Beliau juga menekankan bahwa untuk membangun Trustworthy kepada masyarakat media harus benar-benar paham mengenai bagaimana cara membahas maupun memberitakan iklan. Menurut beliau media perlu memberikan label yang jelas agar masyarakat dapat mengetahui dan membedakan mana berita yang disponsori dan yang bukan. Selain itu, perlu juga digaris bawahi bahwa media tidak boleh mempromosikan atau mengiklankan barang terlarang, seperti narkoba, obat-obatan terlarang, senjata ilegal, atau barang selundupan.
Salah satu hal menarik terkait trend perubahan politik ke depan yang dikemukakan oleh Bangkit Aditya Wiryawan, Ph.D. juga adalah bagaimana politik Indonesia lebih didefinisikan oleh era digital.
Hal ini diketahui melalui studi tentang membandingkan dukungan sosial yang dilakukan buzzer dan perhitungan suara pada kenyataannya. Buzzer-buzzer tersebut, yang dibayar ataupun tidak, bertujuan untuk mempengaruhi opini publik tentang politik. Mereka menggunakan keyword atau hashtag tertentu untuk mempopulerkan opininya.

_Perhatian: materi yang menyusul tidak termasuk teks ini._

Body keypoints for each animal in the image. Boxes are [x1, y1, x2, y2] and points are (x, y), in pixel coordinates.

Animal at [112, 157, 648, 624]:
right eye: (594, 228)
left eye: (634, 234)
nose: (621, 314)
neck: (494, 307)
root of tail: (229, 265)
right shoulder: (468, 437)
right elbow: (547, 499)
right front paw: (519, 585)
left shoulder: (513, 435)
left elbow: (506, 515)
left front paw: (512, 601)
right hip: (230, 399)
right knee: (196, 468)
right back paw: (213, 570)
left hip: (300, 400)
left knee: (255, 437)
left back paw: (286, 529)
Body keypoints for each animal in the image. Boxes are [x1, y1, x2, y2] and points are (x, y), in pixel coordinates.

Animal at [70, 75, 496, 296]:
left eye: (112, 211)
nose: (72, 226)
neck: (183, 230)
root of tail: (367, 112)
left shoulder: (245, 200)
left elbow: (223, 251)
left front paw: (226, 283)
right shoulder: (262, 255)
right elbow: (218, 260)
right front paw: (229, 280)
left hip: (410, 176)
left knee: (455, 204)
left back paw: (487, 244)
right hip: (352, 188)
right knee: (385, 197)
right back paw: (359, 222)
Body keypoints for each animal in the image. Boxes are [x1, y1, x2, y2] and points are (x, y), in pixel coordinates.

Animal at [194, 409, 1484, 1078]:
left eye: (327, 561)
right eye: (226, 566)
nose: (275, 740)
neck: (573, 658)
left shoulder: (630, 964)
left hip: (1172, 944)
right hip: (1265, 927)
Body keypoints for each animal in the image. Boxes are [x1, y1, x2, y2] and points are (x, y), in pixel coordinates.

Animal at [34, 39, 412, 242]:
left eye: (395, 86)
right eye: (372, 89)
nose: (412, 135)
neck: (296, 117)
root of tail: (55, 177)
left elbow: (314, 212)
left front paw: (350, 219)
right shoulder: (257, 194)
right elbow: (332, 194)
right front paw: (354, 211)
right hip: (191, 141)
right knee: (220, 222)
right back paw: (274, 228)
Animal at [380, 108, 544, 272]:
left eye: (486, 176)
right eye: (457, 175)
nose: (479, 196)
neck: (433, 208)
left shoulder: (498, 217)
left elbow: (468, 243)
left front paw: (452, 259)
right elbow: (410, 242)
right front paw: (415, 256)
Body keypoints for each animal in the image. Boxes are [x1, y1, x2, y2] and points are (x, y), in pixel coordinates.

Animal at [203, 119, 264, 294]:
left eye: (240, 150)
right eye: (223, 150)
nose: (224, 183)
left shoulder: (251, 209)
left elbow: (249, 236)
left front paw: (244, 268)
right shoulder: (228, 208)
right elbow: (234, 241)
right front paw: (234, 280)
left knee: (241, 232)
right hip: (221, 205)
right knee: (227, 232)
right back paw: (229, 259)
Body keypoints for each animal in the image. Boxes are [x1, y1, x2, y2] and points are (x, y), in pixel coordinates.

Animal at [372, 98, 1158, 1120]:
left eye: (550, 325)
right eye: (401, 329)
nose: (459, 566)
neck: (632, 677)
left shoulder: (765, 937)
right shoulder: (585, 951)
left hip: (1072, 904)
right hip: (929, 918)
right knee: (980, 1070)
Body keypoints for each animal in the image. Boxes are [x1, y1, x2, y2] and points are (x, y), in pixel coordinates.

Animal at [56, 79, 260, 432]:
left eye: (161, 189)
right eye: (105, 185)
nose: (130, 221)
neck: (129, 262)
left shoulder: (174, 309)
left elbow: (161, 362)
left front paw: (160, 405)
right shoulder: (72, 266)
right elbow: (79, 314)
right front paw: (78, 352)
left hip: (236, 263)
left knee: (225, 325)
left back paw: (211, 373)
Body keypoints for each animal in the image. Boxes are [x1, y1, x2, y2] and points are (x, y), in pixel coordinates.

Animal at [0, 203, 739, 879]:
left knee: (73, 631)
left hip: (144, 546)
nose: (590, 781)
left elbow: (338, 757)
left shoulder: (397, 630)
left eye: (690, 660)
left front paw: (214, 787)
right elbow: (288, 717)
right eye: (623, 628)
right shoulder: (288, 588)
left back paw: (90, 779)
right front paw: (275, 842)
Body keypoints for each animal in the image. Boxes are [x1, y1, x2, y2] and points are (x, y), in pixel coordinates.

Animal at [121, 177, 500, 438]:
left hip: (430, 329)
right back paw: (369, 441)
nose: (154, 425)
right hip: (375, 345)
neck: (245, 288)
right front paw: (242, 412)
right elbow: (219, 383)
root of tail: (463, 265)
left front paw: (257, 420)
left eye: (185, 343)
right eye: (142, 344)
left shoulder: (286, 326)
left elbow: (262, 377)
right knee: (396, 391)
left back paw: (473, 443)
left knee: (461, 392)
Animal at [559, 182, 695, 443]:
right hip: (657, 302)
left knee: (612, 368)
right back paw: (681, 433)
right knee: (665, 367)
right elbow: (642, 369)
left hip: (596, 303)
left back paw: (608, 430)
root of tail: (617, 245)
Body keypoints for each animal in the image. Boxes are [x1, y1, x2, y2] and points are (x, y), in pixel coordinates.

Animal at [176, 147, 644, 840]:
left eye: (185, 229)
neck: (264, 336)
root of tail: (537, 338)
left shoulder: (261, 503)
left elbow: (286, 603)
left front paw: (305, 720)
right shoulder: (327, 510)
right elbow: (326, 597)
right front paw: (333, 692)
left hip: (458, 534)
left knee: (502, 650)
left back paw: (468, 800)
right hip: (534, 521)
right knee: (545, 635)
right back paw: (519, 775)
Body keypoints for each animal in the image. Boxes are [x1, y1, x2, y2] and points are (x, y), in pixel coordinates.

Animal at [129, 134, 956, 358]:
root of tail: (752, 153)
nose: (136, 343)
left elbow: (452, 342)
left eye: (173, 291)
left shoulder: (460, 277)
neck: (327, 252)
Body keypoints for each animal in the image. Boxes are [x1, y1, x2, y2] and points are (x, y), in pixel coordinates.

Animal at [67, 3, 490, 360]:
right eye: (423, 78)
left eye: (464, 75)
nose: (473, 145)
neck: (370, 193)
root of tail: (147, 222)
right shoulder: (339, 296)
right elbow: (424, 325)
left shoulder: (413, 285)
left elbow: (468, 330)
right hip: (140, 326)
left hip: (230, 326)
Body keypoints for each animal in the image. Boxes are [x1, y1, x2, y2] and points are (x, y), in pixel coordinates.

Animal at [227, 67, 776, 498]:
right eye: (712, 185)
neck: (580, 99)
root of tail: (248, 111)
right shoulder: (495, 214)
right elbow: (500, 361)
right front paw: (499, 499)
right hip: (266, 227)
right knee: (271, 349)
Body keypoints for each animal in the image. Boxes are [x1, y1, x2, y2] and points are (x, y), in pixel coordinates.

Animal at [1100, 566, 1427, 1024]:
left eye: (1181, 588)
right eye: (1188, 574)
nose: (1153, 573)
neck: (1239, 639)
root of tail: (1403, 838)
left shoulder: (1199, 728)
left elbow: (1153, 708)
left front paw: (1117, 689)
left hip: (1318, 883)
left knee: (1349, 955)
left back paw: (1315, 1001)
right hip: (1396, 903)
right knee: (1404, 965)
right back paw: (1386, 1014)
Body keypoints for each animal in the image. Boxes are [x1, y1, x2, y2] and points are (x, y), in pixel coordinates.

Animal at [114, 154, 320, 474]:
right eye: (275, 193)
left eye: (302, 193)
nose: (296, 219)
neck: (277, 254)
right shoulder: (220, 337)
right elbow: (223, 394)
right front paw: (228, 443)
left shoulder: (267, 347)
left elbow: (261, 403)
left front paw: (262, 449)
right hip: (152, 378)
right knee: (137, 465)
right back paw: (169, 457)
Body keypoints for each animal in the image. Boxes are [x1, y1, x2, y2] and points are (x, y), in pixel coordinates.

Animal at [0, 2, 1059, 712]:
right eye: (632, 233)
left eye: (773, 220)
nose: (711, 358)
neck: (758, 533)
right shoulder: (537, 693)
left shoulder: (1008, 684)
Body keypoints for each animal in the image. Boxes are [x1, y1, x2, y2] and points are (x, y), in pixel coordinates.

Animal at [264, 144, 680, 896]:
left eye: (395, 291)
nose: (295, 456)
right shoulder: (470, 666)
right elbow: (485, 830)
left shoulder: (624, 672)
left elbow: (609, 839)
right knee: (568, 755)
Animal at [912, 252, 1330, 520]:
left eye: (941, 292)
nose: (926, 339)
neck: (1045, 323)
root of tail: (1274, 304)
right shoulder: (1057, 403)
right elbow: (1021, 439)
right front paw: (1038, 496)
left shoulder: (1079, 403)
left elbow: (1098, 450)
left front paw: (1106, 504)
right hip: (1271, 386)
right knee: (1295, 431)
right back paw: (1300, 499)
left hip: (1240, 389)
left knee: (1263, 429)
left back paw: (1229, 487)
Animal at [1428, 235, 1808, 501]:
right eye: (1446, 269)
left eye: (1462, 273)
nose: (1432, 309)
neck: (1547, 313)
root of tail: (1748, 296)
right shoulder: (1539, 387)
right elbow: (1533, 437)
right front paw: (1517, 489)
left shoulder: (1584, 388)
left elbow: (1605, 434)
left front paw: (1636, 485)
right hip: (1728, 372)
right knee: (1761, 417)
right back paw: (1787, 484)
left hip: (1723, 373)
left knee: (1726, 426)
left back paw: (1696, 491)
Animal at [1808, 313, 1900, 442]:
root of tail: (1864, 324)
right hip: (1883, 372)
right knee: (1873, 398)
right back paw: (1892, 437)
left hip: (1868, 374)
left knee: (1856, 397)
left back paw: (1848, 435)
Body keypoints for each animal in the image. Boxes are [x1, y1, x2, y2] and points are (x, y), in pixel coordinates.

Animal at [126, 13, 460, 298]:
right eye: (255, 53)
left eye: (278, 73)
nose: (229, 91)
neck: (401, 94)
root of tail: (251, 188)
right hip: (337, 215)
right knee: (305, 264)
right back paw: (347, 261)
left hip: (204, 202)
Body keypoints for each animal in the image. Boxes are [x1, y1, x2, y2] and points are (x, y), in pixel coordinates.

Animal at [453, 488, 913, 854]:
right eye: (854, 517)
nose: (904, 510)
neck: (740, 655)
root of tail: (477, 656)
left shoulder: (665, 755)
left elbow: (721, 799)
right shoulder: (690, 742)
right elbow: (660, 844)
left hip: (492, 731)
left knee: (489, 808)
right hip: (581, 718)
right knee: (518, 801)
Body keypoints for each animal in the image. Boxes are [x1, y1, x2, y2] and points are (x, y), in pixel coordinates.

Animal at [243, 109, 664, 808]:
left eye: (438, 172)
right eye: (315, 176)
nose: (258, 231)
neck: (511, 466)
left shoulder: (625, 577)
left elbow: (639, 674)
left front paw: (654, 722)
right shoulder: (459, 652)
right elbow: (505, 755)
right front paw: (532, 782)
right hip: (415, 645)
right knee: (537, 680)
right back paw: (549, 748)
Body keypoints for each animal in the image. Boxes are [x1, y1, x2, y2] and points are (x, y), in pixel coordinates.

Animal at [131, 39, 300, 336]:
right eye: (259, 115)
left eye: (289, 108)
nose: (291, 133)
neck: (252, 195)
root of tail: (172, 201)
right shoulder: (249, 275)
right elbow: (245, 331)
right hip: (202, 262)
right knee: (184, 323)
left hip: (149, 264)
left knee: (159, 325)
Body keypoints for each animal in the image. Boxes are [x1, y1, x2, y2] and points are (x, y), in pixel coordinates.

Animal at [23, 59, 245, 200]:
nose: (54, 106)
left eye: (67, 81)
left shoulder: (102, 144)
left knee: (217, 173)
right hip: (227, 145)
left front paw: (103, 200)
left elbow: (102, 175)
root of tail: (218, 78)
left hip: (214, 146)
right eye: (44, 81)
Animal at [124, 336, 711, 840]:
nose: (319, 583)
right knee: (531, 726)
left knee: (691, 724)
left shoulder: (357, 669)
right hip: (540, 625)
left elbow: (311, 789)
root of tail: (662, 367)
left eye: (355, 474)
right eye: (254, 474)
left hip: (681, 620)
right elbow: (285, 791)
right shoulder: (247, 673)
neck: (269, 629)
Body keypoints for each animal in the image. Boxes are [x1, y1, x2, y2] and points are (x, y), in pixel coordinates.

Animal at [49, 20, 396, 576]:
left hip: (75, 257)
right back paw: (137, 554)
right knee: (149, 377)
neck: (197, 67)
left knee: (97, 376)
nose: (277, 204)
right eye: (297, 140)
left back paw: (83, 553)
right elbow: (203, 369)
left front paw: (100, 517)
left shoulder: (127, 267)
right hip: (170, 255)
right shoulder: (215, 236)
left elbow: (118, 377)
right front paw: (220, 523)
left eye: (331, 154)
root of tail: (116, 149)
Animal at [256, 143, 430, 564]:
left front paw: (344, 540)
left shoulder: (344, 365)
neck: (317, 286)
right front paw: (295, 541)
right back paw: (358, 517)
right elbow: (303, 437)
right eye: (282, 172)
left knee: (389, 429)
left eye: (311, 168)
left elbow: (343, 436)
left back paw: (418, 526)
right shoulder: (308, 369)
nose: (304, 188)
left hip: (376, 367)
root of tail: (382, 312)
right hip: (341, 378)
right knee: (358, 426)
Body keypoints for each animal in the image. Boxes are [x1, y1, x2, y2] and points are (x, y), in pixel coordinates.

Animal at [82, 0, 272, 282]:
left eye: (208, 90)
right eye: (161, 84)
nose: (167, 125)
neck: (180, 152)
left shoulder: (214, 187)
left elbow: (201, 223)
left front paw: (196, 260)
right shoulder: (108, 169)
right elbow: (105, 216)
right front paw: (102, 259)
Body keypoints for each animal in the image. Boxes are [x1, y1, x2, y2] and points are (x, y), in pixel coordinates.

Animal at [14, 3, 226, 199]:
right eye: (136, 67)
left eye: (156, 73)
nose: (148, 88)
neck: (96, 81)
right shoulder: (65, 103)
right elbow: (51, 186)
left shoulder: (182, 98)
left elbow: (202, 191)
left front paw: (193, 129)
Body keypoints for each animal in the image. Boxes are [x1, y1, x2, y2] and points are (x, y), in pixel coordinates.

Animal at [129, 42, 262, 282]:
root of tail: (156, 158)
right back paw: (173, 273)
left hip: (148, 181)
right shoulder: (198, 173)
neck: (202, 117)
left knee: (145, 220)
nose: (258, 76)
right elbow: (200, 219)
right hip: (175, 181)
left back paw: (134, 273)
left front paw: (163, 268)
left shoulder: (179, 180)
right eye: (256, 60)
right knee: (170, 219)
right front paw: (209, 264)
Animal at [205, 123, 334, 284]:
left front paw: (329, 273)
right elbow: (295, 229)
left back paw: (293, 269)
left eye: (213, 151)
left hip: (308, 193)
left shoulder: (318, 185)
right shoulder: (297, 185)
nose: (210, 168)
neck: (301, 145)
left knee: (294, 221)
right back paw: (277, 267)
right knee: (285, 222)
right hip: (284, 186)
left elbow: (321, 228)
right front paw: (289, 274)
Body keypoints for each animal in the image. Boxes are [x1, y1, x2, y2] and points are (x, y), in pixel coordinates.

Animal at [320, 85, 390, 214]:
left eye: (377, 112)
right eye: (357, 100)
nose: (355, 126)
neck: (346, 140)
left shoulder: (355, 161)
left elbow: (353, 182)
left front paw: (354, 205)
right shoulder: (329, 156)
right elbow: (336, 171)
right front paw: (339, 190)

Studi ini menggunakan sosial media X, sebagai sosial media yang sering digunakan untuk membicarakan politik, dan alhasil dukungan di sosial media itu hampir sama dengan hasil pemilu pada kenyataannya. Dari hasil ini sepertinya media sosial dapat mempresentasikan hasil di dunia nyata.
“Interaksi pengguna sosial media memegang perubahan penting dengan adanya buzzer-buzzer ini. Jika keyword tertentu muncul banyak, berarti mereka memiliki buzzer yang banyak juga, dibayar maupun tidak. Lalu kita lihat kok sepertinya trending keyword itu hampir sama dengan hitungan pada kenyataannya, walaupun memang belum terakumulasi semuanya. Maka dari itu, kita berinisiatif untuk berusaha memberikan pendidikan tentang sosial media agar masyarakat dapat mempertahankan dari misinformasi,” tambahnya.
Penulis: Azmi Azaria & Jelita Putri W.